CS Department remains atop Honor Code breaches

Nov. 28, 2011, 2:06 a.m.

Computer Science (CS) continues to contribute the largest percentage of Honor Code violations among all University departments, although the proportion of plagiarism cases coming from CS is declining.

 

From 1991 to 2001, the CS Department accounted for, on average, 37 percent of plagiarism cases. Between 2006 and 2009, that proportion dropped to 25 percent. However, the real average increased from 14 to 27 cases per year, which coincided with a spike in CS enrollment.

 

CS Department remains atop Honor Code breaches
(SERENITY NGUYEN/The Stanford Daily)

“The fraction of [plagiarism] cases that have come from CS has gone down from those years [the 1990s] when in some years, we were well above 50 percent of total incidents,” said Eric Roberts, professor of computer science and a member of the University’s Internal Review Panel, which will be submitting new recommendations about academic integrity at Stanford early winter quarter.

 

In 2002, Roberts published a paper about plagiarism in the Stanford CS Department, which asserted that between 3 and 5 percent of CS assignments were plagiarized at the time it was written.

 

“It doesn’t feel nearly as out of control as it did when I was writing that paper,” he said.

 

There are several theories as to why CS accounts for such a large proportion of honor code violations, among them real-world incentives and more rigorous regulation.

 

“I think a good piece of it comes from the economic incentive,” Roberts said. “People think if they get a CS degree they could be the next Larry Page or Sergey Brin. To cheat on a philosophy paper doesn’t have the same economic incentive attached to it.”

 

Roberts also named the availability of copy-able code, the fact that many CS courses recycle assignments from previous years and the cumulative nature of CS classes as incentive and opportunity to cheat.

 

CS professor Alex Aiken developed the department’s plagiarism detection system, known as Measure of Software Similarity (MOSS), which is used at universities around the world.
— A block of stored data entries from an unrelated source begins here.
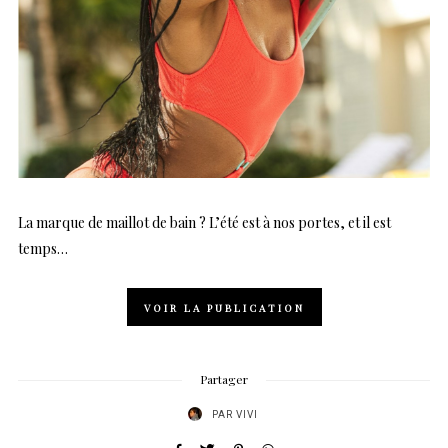
La marque de maillot de bain ? L’été est à nos portes, et il est
temps…
VOIR LA PUBLICATION
Partager
PAR
VIVI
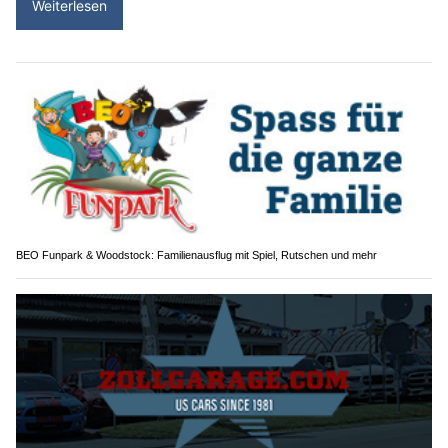
Weiterlesen
BEO Funpark & Woodstock: Familienausflug mit Spiel, Rutschen und mehr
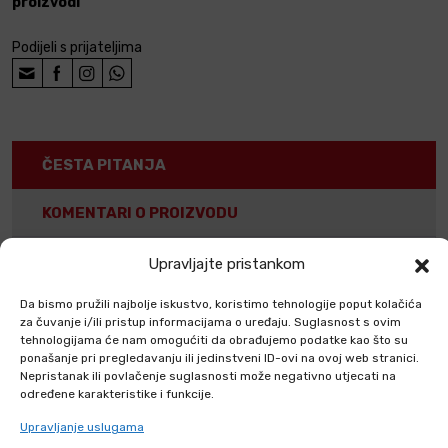
proizvodi
Podijeli s prijateljima
ČESTA PITANJA
KOMENTARI O PROIZVODU
Upravljajte pristankom
Mogu li kupiti pirotehniku putem
webshopa?
Da bismo pružili najbolje iskustvo, koristimo tehnologije poput kolačića
za čuvanje i/ili pristup informacijama o uređaju. Suglasnost s ovim
Gdje smijem koristiti pirotehniku F2 i F3
tehnologijama će nam omogućiti da obrađujemo podatke kao što su
kategorije?
ponašanje pri pregledavanju ili jedinstveni ID-ovi na ovoj web stranici.
Nepristanak ili povlačenje suglasnosti može negativno utjecati na
Kada smijem upotrebljavati pirotehniku
određene karakteristike i funkcije.
F2 i F3 kategorije?
Upravljanje uslugama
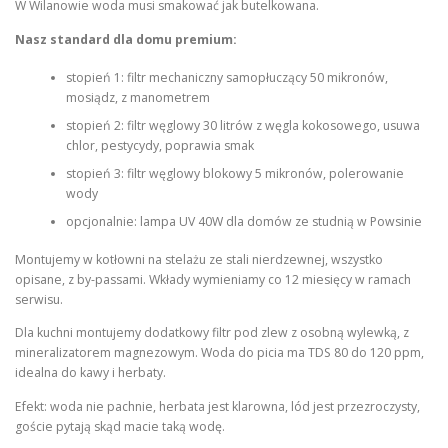
W Wilanowie woda musi smakować jak butelkowana.
Nasz standard dla domu premium:
stopień 1: filtr mechaniczny samopłuczący 50 mikronów,
mosiądz, z manometrem
stopień 2: filtr węglowy 30 litrów z węgla kokosowego, usuwa
chlor, pestycydy, poprawia smak
stopień 3: filtr węglowy blokowy 5 mikronów, polerowanie
wody
opcjonalnie: lampa UV 40W dla domów ze studnią w Powsinie
Montujemy w kotłowni na stelażu ze stali nierdzewnej, wszystko
opisane, z by-passami. Wkłady wymieniamy co 12 miesięcy w ramach
serwisu.
Dla kuchni montujemy dodatkowy filtr pod zlew z osobną wylewką, z
mineralizatorem magnezowym. Woda do picia ma TDS 80 do 120 ppm,
idealna do kawy i herbaty.
Efekt: woda nie pachnie, herbata jest klarowna, lód jest przezroczysty,
goście pytają skąd macie taką wodę.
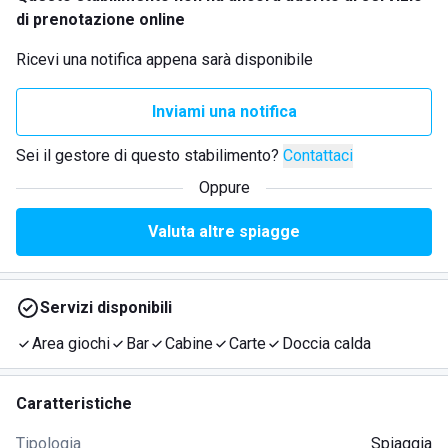
di prenotazione online
Ricevi una notifica appena sarà disponibile
Inviami una notifica
Sei il gestore di questo stabilimento?
Contattaci
Oppure
Valuta altre spiagge
Servizi disponibili
Area giochi
Bar
Cabine
Carte
Doccia calda
Caratteristiche
Tipologia
Spiaggia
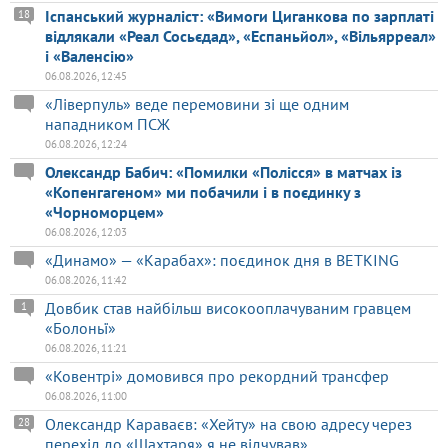
Іспанський журналіст: «Вимоги Циганкова по зарплаті
18
відлякали «Реал Сосьєдад», «Еспаньйол», «Вільярреал»
і «Валенсію»
06.08.2026, 12:45
«Ліверпуль» веде перемовини зі ще одним
нападником ПСЖ
06.08.2026, 12:24
Олександр Бабич: «Помилки «Полісся» в матчах із
«Копенгагеном» ми побачили і в поєдинку з
«Чорноморцем»
06.08.2026, 12:03
«Динамо» — «Карабах»: поєдинок дня в BETKING
06.08.2026, 11:42
Довбик став найбільш високооплачуваним гравцем
1
«Болоньї»
06.08.2026, 11:21
«Ковентрі» домовився про рекордний трансфер
06.08.2026, 11:00
Олександр Караваєв: «Хейту» на свою адресу через
28
перехід до «Шахтаря» я не відчував»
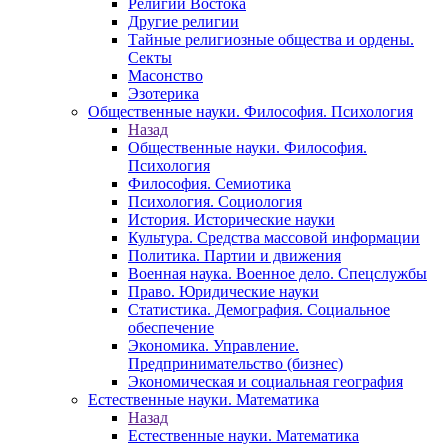
Религии Востока
Другие религии
Тайные религиозные общества и ордены.
Секты
Масонство
Эзотерика
Общественные науки. Философия. Психология
Назад
Общественные науки. Философия.
Психология
Философия. Семиотика
Психология. Социология
История. Исторические науки
Культура. Средства массовой информации
Политика. Партии и движения
Военная наука. Военное дело. Спецслужбы
Право. Юридические науки
Статистика. Демография. Социальное
обеспечение
Экономика. Управление.
Предпринимательство (бизнес)
Экономическая и социальная география
Естественные науки. Математика
Назад
Естественные науки. Математика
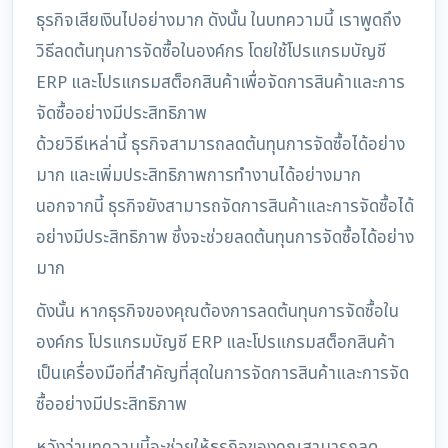
ธุรกิจเสียเงินไปอย่างมาก ดังนั้น ในบทความนี้ เราพูดถึง
วิธีลดต้นทุนการจัดซื้อในองค์กร โดยใช้โปรแกรมบัญชี
ERP และโปรแกรมสต็อกสินค้าเพื่อจัดการสินค้าและการ
จัดซื้ออย่างมีประสิทธิภาพ
ด้วยวิธีเหล่านี้ ธุรกิจสามารถลดต้นทุนการจัดซื้อได้อย่าง
มาก และเพิ่มประสิทธิภาพการทำงานได้อย่างมาก
นอกจากนี้ ธุรกิจยังสามารถจัดการสินค้าและการจัดซื้อได้
อย่างมีประสิทธิภาพ ซึ่งจะช่วยลดต้นทุนการจัดซื้อได้อย่าง
มาก
ดังนั้น หากธุรกิจของคุณต้องการลดต้นทุนการจัดซื้อใน
องค์กร โปรแกรมบัญชี ERP และโปรแกรมสต็อกสินค้า
เป็นเครื่องมือที่สำคัญที่สุดในการจัดการสินค้าและการจัด
ซื้ออย่างมีประสิทธิภาพ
He rejected the possibility that the higher levels of plagiarism in CS classes come from a heavier workload.

 

“It is fairly well known that CS classes are difficult and involve a fairly heavy workload, but I don’t think it’s that significantly different from, say, a humanities course where you have to write big papers,” he said.

 

Judicial Affairs, however, has evidence showing that workload is a major contributor to plagiarism.

 

“Most often students reported running out of time, a heavy workload or concerns about their final grade as reasons for attempting to take a shortcut,” wrote Judicial Affairs Officer Jamie Pontius-Hogan in an email to The Daily.

 

CS is one of the few departments that uses a plagiarism detection system on a regular basis. Aiken said that when schools adopt the MOSS system, “they find a whole bunch of cases right at the start, word gets out and then it drops to a low level quite quickly.”

 

He also clarified that MOSS “doesn’t find plagiarism, that’s a fairly common misconception–it finds similarity.”

 

“Plagiarism has an intent,” he said. “Similarity is a more technical notion. When we find things that look the same, we don’t know necessarily why they look the same. Humans still have to look at it.”

 

Many departments choose not to check for plagiarism because of Stanford’s Honor Code, which leaves the responsibility for honesty in the hands of students.

 

“Faculty [in other departments] often catch plagiarism because the text does not read like the students’ previous work or appears to be written at a different level,” Pontius-Hogan said.

 

Parna Sengupta, associate director of the Introduction to the Humanities (IHUM) Program, which averaged seven instances of plagiarism per year between 2006 and 2009, said that most faculty rarely check for plagiarism.

 

“In general, we expect students to uphold the Honor Code,” she said.

 

The CS professors who spoke to The Daily, however, are split on how much influence the Honor Code actually has on behavior.

 

“Data show that schools that have an honor code have less incidents of cheating than those without honor codes,” Roberts said.

 

Aiken, on the other hand, is not sure if this data is genuine.

 

“The thing I’ve noticed about honor-code schools is because the penalty is so high, typically expulsion, there is a reluctance on the part of faculty to prosecute plagiarism because they sometimes think punishment is not proportional to crime,” he said.

 

He did add that he thought it was getting easier for professors to report instances of plagiarism to the judicial committee, because “there are definitely degrees of infraction [affected by] intent and the degree to which things were copied.”

 

Roberts agreed, saying that intent is what defines plagiarism.

 

“What happens if someone is trying to cite something on an assignment and does it wrong?” he asked. “In my mind, that is not an Honor Code violation.”

 

“What I think is most important is that the student recognize that the Honor Code is theirs,” Roberts continued. “Student lobbied for it…to make sure they could be in charge of administering academic integrity.”